In civilized societies, sporting rivalries are but one expression of mostly healthy tribalism; in the 1980s and 1990s, Bangladesh had a version of this in the perennial Mohammedan and Abahani rivalry. Sure, some people got hurt sometimes, but at the end of the football and cricket seasons, we had expended our pent up energies of “my team good, your team bad.”
Modern democratic countries channel this volatile human trait in a myriad of constructive ways to involve the mass of citizenry in finding solutions to political problems. Four such civic “stadiums” of civilized rivalry stand out.
Firstly, regular free and fair elections are an obvious example of such tribalism working in peaceful ways to give voice to different “teams” in a way that even the losing side has faith that “umpires” and the “pitches” were not rigged against them, and that there is a shot at glory in another four or five years.
Secondly, independent courts with impartial judges allow a forum for the various “tribes” to duke out their rivalries in a set of heated-yet-non-fatal arguments to win or lose the day.
Thirdly, a vibrant free press is another arena where raw differences of opinion are often marshalled out in fashions that range from colourful to cerebral, but again, rarely deadly.
Finally, universities are yet another pit where antagonists, arguably of the scholarly and intellectual kind, carry on their tribal warfare over freely researched evidence, empirical data, and conclusions reached from such evidence and data.

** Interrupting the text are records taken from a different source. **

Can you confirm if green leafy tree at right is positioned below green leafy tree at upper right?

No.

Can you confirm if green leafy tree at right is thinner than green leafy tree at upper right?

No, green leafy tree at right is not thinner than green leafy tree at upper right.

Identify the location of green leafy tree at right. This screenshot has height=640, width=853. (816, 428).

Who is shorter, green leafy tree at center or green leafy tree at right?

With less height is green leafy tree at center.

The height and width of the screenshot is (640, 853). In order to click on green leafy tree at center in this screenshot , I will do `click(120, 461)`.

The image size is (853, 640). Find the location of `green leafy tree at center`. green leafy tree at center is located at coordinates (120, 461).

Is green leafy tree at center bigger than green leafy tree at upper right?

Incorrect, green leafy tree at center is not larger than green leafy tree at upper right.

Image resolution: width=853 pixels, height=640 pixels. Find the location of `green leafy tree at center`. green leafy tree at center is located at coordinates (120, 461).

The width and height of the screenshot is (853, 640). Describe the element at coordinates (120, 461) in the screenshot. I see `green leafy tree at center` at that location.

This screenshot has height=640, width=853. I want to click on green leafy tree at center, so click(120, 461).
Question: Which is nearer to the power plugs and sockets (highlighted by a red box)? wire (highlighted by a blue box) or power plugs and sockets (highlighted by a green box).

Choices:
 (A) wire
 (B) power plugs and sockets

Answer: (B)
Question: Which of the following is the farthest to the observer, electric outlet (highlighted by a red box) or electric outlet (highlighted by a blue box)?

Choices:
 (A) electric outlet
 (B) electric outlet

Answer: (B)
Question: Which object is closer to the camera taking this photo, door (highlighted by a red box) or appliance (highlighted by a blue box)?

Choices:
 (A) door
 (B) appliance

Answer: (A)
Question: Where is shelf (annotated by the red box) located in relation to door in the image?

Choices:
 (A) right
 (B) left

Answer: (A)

The importance of these four playgrounds of civilized tribalism is not just good public policy that results from letting the best idea of the thousands find its way to the front by dint of logic and evidence. Equally important is the outlet these avenues provide to let off the very human steam of rivalry and competition without succumbing to the violence that often results from pent up tribal emotions.
For reasons that are too well known and too dangerous to articulate directly, Bangladesh does not have any of these four playgrounds left intact; in fact, the first two are dead, and the last two in a state of decrepitude that beggars belief for a nation which once prided itself on its intellectual vanguard of pluralism.
So where is the outlet for healthy competition that is a vital safety valve for peaceful societies? There isn’t, for most part, in Bangladesh. In fact, it is valid to wonder if we are moving in a direction where those valves are being replaced by ugly seals like the countries of former Soviet-dominated Eastern Europe once did, one disappearance, one phony election, one arrested journal author at a time.
In a society without those safety valves to channel civic tribalism, don’t be surprised to see something as bizarre as deaths over a football rivalry between two countries that stand tens of thousands of miles away with whom there is very little cultural or historical connection.
And when the FIFA football season ends, some other excuse -- hopefully not that bizarre -- will be the pivot of more tribalism run amok; heck, I have already seen “hatahati” between people from Noakhali versus people from Sylhet on a couple of occasions … abroad!
Someone wise once remarked that the Ganges delta, with so many people and so little land, is indeed like a pressure cooker. Sealing of pressure cookers and blocking its safety valve, as any chef knows, is rarely a good idea, whether it is World Cup season or not.
Esam Sohail is a college administrator and lecturer of social sciences. He writes from Kansas, USA.